MSF está realizando projetos que envolvem o tratamento e a prevenção das doenças mais letais para jovens crianças no Mali e no Chade. Desde o início de 2012, mais de 12 mil pessoas receberam tratamento ambulatorial contra a malária e 3.500 crianças doentes e/ou com desnutrição severa foram internadas no distrito de Koutiala e no sul do Mali. No distrito de Moïssala, no Chade, mais de 18 mil pessoas receberam tratamento para malária em instalações apoiadas por MSF ou em vilarejos, com a ajuda de agentes de saúde comunitários treinados por MSF.

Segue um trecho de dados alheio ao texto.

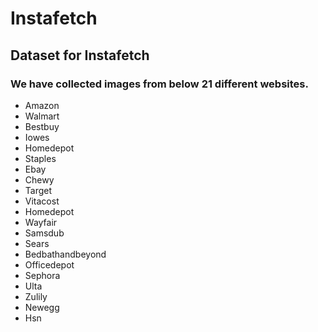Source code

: # Instafetch
## Dataset for Instafetch


### We have collected images from below 21 different websites.


- Amazon
- Walmart
- Bestbuy
- Iowes
- Homedepot
- Staples
- Ebay
- Chewy
- Target
- Vitacost
- Homedepot
- Wayfair
- Samsdub
- Sears
- Bedbathandbeyond
- Officedepot
- Sephora
- Ulta
- Zulily
- Newegg
- Hsn
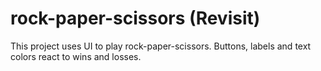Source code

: # rock-paper-scissors (Revisit)

This project uses UI to play rock-paper-scissors.  Buttons, labels and text colors react to wins and losses.  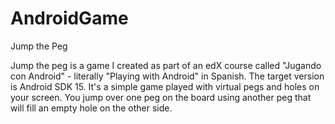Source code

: # AndroidGame
Jump the Peg

Jump the peg is a game I created as part of an edX course called "Jugando con Android" - literally "Playing with Android" in Spanish.
The target version is Android SDK 15. 
It's a simple game played with virtual pegs and holes on your screen. 
You jump over one peg on the board using another peg that will fill an empty hole on the other side.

O programa de quimeoprevenção começou a ser implementado nos projetos de MSF em julho e perduraram até outubro, época de pico da transmissão da malária. Cerca de 165 mil crianças no Mali e 10 mil no Chade foram medicadas. Crianças que já estavam com malária não participaram do programa e foram medicadas com tratamento à base de artemisinina. Antes de o programa ter início, a resistência à SMC foi testada em regiões do Mali e do Chade e nenhuma resistência foi encontrada. Outros métodos de prevenção da malária, como a distribuição de mosquiteiros e inseticidas, além de diagnósticos adequados e controle da malária, devem ser apoiados e implementados nos países endêmicos. A OMS estima que a malária cause a morte de cerca de 650 mil pessoas por ano. Aproximadamente 90% dos casos ocorrem na África Subsaariana, principalmente entre as crianças mais novas.